N+1 queries. Load order list, then for each — separate query for user. 100 orders = 101 SQLite requests. CoreData solves via relationshipKeyPathsForPrefetching, Room — via @Relation with @Transaction. Flutter + sqflite — JOIN query instead of nested loop.
Writes on main thread. managedObjectContext.save() in iOS, database.insert() in Android — shouldn't happen on main thread with large volumes. One save() of 500 objects on older iPhone 8 — easily 200–300 ms block.
Solutions by Platform
iOS — CoreData
NSPersistentContainer gives newBackgroundContext() for background operations. Correct scheme:
container.performBackgroundTask { context in
// bulk operations here
try? context.save()
DispatchQueue.main.async {
// UI update
}
}
NSFetchRequest.fetchBatchSize = 20 — CoreData loads data in batches as accessed, not all at once. NSFetchedResultsController with sectionNameKeyPath for sectioned tables — correct pattern auto-updating UITableView.
For bulk insert NSBatchInsertRequest (iOS 13+) works directly in SQLite without creating managed objects — 10–20x faster for thousands of records.
Android — Room
@Query with EXPLAIN QUERY PLAN via adb shell — quick way to see if full scan. Room @TypeConverter for JSON fields via Gson / Moshi works but slugs on bulk queries — normalize data.
Flow<List<Entity>> from Room auto-emits new data on table change — no manual cache invalidation. distinctUntilChanged() prevents extra emissions if data unchanged.
Room.databaseBuilder().setQueryCoroutineContext(Dispatchers.IO) — explicitly specify Room queries on IO dispatcher.

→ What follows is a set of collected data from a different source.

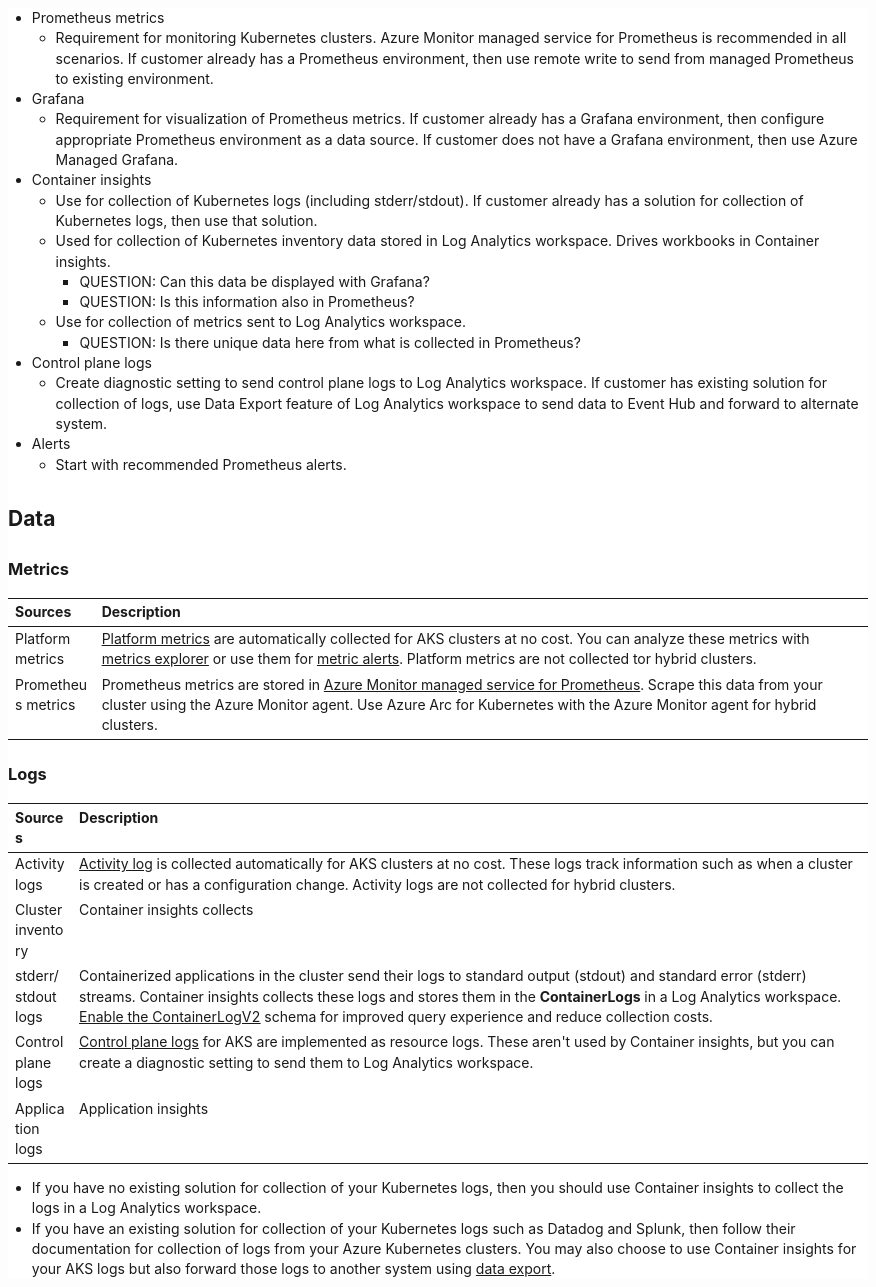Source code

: - Prometheus metrics
  - Requirement for monitoring Kubernetes clusters. Azure Monitor managed service for Prometheus is recommended in all scenarios. If customer already has a Prometheus environment, then use remote write to send from managed Prometheus to existing environment.
- Grafana
  - Requirement for visualization of Prometheus metrics. If customer already has a Grafana environment, then configure appropriate Prometheus environment as a data source. If customer does not have a Grafana environment, then use Azure Managed Grafana.
- Container insights
  - Use for collection of Kubernetes logs (including stderr/stdout). If customer already has a solution for collection of Kubernetes logs, then use that solution. 
  - Used for collection of Kubernetes inventory data stored in Log Analytics workspace. Drives workbooks in Container insights.
    - QUESTION: Can this data be displayed with Grafana?
    - QUESTION: Is this information also in Prometheus?
  - Use for collection of metrics sent to Log Analytics workspace.
      - QUESTION: Is there unique data here from what is collected in Prometheus?
- Control plane logs
  - Create diagnostic setting to send control plane logs to Log Analytics workspace. If customer has existing solution for collection of logs, use Data Export feature of Log Analytics workspace to send data to Event Hub and forward to alternate system.
- Alerts
  - Start with recommended Prometheus alerts.




## Data

### Metrics
 Sources | Description |
|:---|:---|
| Platform metrics | [Platform metrics](../../aks/monitor-aks-reference.md#metrics) are automatically collected for AKS clusters at no cost. You can analyze these metrics with [metrics explorer](../essentials/metrics-getting-started.md) or use them for [metric alerts](../alerts/alerts-types.md#metric-alerts). Platform metrics are not collected tor hybrid clusters. |
| Prometheus metrics | Prometheus metrics are stored in [Azure Monitor managed service for Prometheus](../essentials/prometheus-metrics-overview.md). Scrape this data from your cluster using the Azure Monitor agent. Use Azure Arc for Kubernetes with the Azure Monitor agent for hybrid clusters. |


### Logs

 Sources | Description |
|:---|:---|
| Activity logs | [Activity log](../../aks/monitor-aks-reference.md) is collected automatically for  AKS clusters at no cost. These logs track information such as when a cluster is created or has a configuration change. Activity logs are not collected for hybrid clusters. |
| Cluster inventory | Container insights collects  |
| stderr/stdout logs | Containerized applications in the cluster send their logs to standard output (stdout) and standard error (stderr) streams. Container insights collects these logs and stores them in the **ContainerLogs**  in a Log Analytics workspace. [Enable the ContainerLogV2](container-insights-logging-v2.md) schema for improved query experience and reduce collection costs.  |
| Control plane logs | [Control plane logs](../../aks/monitor-aks-reference.md#resource-logs) for AKS are implemented as resource logs. These aren't used by Container insights, but you can create a diagnostic setting to send them to Log Analytics workspace. |
| Application logs | Application insights |


- If you have no existing solution for collection of your Kubernetes logs, then you should use Container insights to collect the logs in a Log Analytics workspace.
- If you have an existing solution for collection of your Kubernetes logs such as Datadog and Splunk, then follow their documentation for collection of logs from your Azure Kubernetes clusters. You may also choose to use Container insights for your AKS logs but also forward those logs to another system using [data export](../logs/logs-data-export.md).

Flutter — sqflite / Drift (Moor)
Drift (formerly Moor) — preferred for complex schemas: type-safe queries, migrations, code generation. database.transaction() for batch ops — 1000 INSERT in transaction executes 50–100 ms, without — 5–10 seconds (each INSERT opens/closes SQLite transaction).
Case: Search Over 200,000 Records
Offline product catalog app: search by name on Room without FTS took 1.8 seconds. Connected FTS4:
@Fts4
@Entity(tableName = "products_fts")
data class ProductFts(val name: String, val description: String)
MATCH on FTS table — 40–60 ms on same dataset. Noticeable difference.
Timelines
Query audit and optimization — 2–4 days. Adding indexes, switching to batch ops and background contexts — 3–7 days depending on codebase volume.